Lorenza accompanied her husband on his escapades and in his rather unusual daily life, loyally and sometimes not so loyally, like the sort of favourite charm you might keep in your pocket to ward off bad luck. She was always the angel-doll, untouched by life because she simply didn’t understand what it was all about. Perhaps that explains her huge success in French society, where the women understood it only too well.

Malicious minds knew of course that as soon as things started to go badly for Cagliostro he would put her on the market. According to some, he had the generosity of her ‘patrons’ to thank for his subsequent, undoubtedly huge, fortune. In her numerous statements to the court Lorenza regularly mentions some gentleman or other approaching her with less than honourable intentions, while she, generally, defends her innocence and honour. Generally, we insist, because there was an occasion when she moved in with a lawyer called Duplessis, who maintained the two of them for a while until he became
bored with the whole business and had Cagliostro locked up as a fraudster. She then gave evidence against her own husband, denouncing him as work-shy and a
coquin
, and was detained at his request in the St Pelágia prison. But she later withdrew her allegation, and he withdrew his, she got out of prison, and they loved one another just as much as before.

One story says that she turned one of her suitors away on the grounds that she couldn’t possibly betray her husband because he could make himself invisible and be present in more than one place at a time.

He certainly pops up in a great many places, whether passing himself off as a soldier in the Prussian army or as earning his living as a draughtsman and stage designer. He travelled to Madrid, made a pilgrimage to Santiago de Compostela, then returned to Palermo, where the jeweller Marano took him to court, but a powerful local prince (Lorenza’s admirer) beat up the prosecution lawyer and put an end to the case. Finally, in 1777, he turns up in London once again—and here the true story begins. If we can believe his detractors, he had up to this point been a mere petty swindler—an underworld figure, an insignificant member of the social underclass. But his wanderings had shaped his character. He had matured, gained much useful experience, and come to the point where, as Almeras puts it, he still lived by throwing dust in people’s eyes, but its quality was now very much finer.

The great change began on 12th April 1777, when Cagliostro and his wife were admitted to the Hope Lodge of Freemasons in London, whose members were mostly French and Italian craftsmen and manufacturers.

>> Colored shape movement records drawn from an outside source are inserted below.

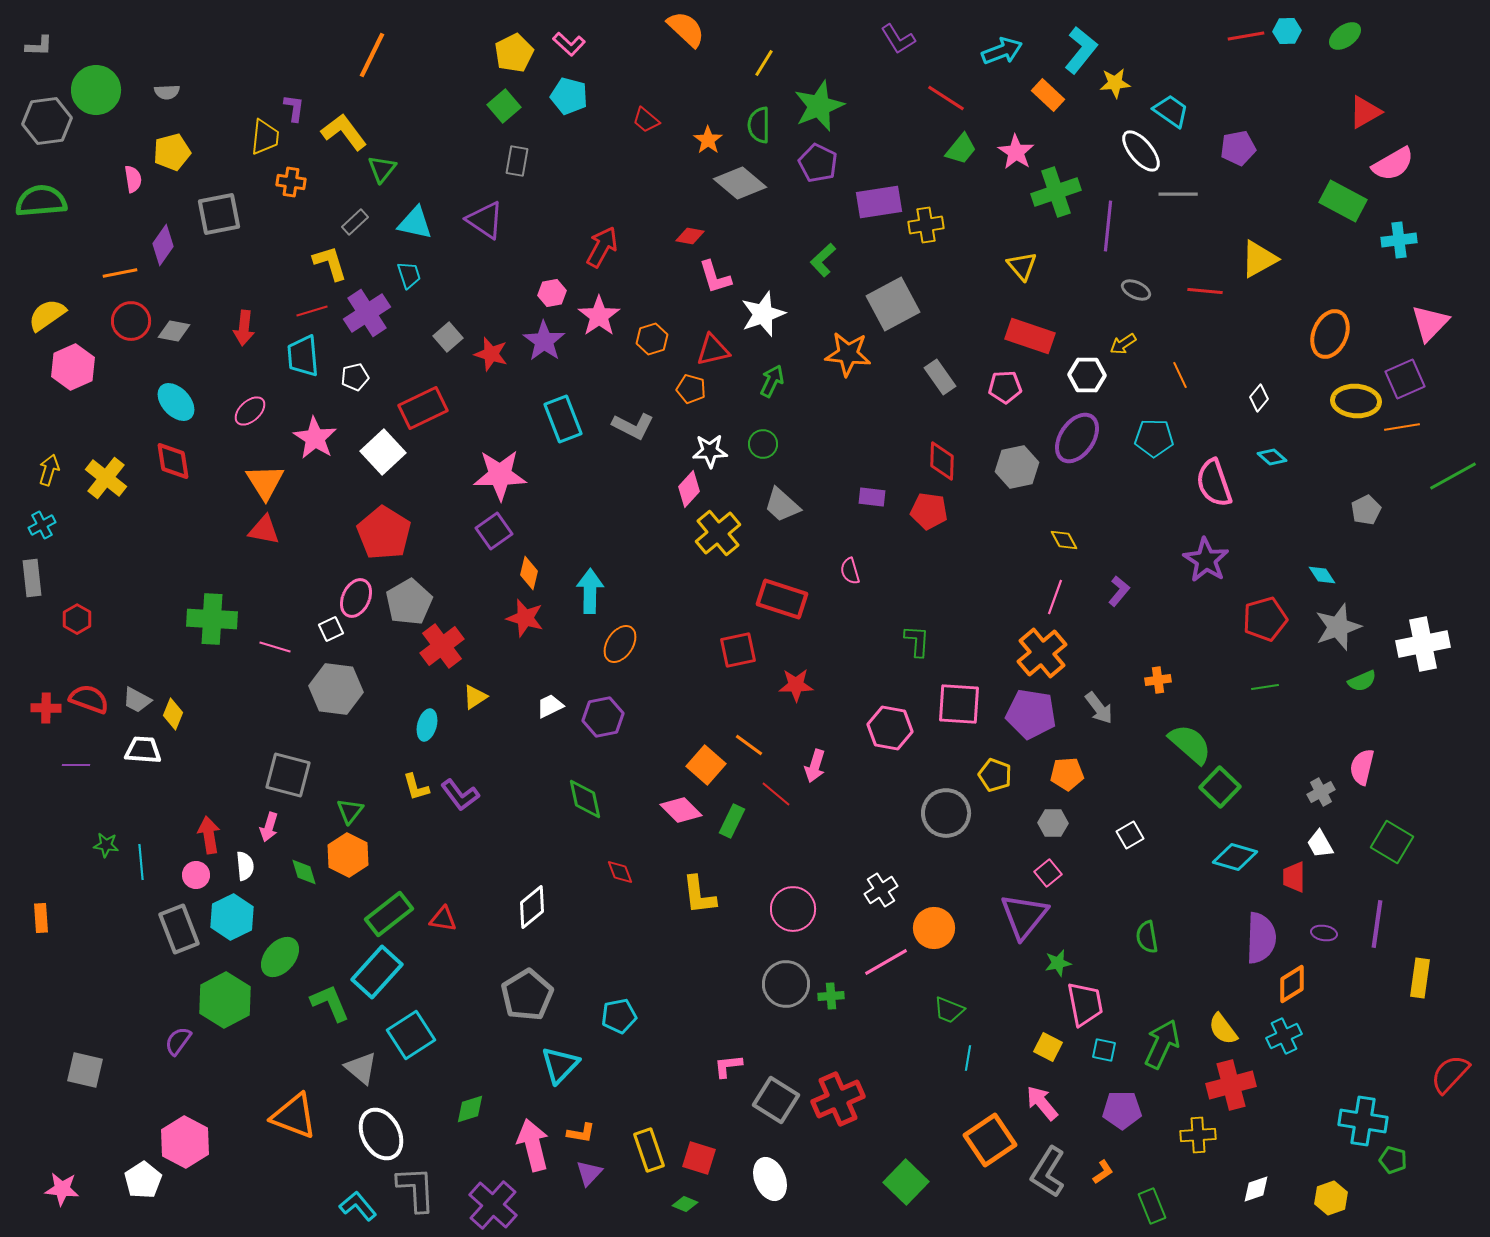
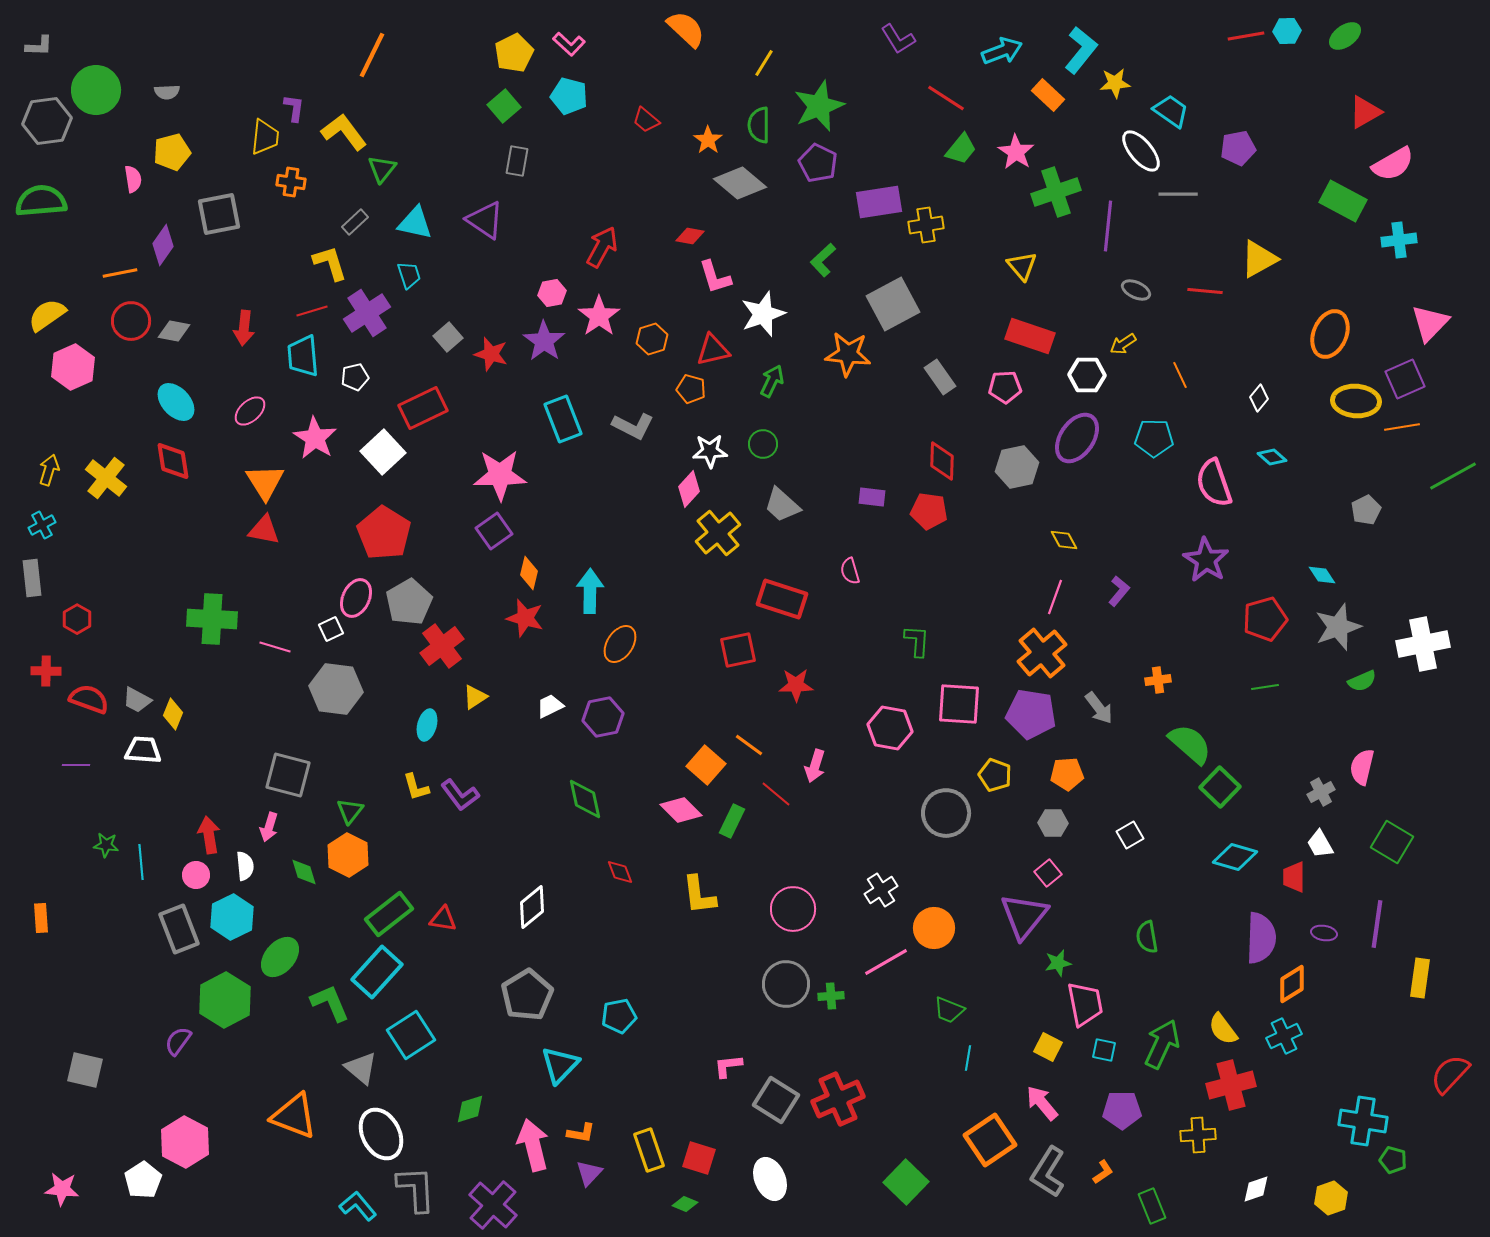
red cross at (46, 708): moved 37 px up
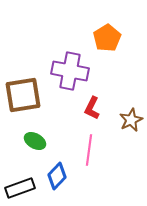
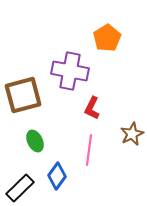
brown square: rotated 6 degrees counterclockwise
brown star: moved 1 px right, 14 px down
green ellipse: rotated 35 degrees clockwise
blue diamond: rotated 8 degrees counterclockwise
black rectangle: rotated 24 degrees counterclockwise
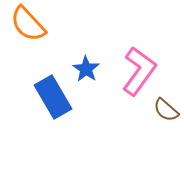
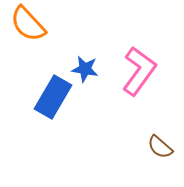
blue star: moved 1 px left; rotated 24 degrees counterclockwise
blue rectangle: rotated 60 degrees clockwise
brown semicircle: moved 6 px left, 37 px down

It became the Archimedes point from which Cagliostro would move the world.

 

When, dear reader, you hear what follows about the Order of Freemasons, think of it as quite unconnected with whatever else you know (or believe you know) about the organisation.
Do not think of it now in terms of its links with the liberal-democratic powers, and whether those powers were the cause of past, present and future wars. In the eighteenth century the movement stood for something very different from what it later became. To support this argument we need only mention that most authorities are convinced that French Freemasonry had a strongly Catholic character from the outset. This meant that, by its rules, no atheist could be admitted to its ranks; and indeed, for all their supposed tolerance, no French lodge in the period admitted a single Jew. A later charge against the organisation is that it prepared the way for the Revolution. Quite how far that is true is difficult to determine, but what is beyond question is that the Revolution put a temporary stop to the working of the lodges.